Collected data
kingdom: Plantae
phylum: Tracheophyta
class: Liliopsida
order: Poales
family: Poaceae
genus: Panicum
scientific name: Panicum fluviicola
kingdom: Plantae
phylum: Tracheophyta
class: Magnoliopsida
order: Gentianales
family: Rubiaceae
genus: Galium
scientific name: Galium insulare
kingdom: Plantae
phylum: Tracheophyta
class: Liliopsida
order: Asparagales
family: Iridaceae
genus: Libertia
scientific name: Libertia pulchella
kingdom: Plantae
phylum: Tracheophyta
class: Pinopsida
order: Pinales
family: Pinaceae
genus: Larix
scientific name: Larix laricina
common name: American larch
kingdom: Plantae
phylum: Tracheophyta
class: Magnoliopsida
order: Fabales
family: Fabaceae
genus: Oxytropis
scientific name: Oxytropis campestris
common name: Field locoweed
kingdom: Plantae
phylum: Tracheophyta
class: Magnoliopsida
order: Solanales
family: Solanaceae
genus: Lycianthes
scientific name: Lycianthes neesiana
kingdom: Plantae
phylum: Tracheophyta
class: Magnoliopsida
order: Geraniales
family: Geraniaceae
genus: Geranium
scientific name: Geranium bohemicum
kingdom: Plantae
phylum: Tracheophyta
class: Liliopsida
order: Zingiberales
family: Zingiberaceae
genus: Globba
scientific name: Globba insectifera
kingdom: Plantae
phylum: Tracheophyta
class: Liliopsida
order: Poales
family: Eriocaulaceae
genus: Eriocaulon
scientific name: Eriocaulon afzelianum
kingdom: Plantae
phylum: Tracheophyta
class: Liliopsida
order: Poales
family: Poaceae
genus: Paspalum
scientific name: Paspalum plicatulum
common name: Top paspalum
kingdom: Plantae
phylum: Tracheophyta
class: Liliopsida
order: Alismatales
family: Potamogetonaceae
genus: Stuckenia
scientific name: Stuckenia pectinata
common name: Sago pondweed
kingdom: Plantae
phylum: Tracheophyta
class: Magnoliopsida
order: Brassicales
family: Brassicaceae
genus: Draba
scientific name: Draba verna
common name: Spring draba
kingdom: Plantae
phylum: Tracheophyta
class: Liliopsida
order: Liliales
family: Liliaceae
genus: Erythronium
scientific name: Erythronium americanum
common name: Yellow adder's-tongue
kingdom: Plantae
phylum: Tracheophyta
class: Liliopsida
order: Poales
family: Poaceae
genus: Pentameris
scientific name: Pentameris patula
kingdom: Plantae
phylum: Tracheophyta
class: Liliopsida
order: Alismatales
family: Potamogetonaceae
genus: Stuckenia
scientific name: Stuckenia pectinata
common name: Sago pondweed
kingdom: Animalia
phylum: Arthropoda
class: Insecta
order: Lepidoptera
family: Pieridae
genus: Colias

■ GIVEN PROBLEM
Pick out every line in the data above that contains the word "common".

■ FULL OUTPUT
common name: American larch
common name: Field locoweed
common name: Top paspalum
common name: Sago pondweed
common name: Spring draba
common name: Yellow adder's-tongue
common name: Sago pondweed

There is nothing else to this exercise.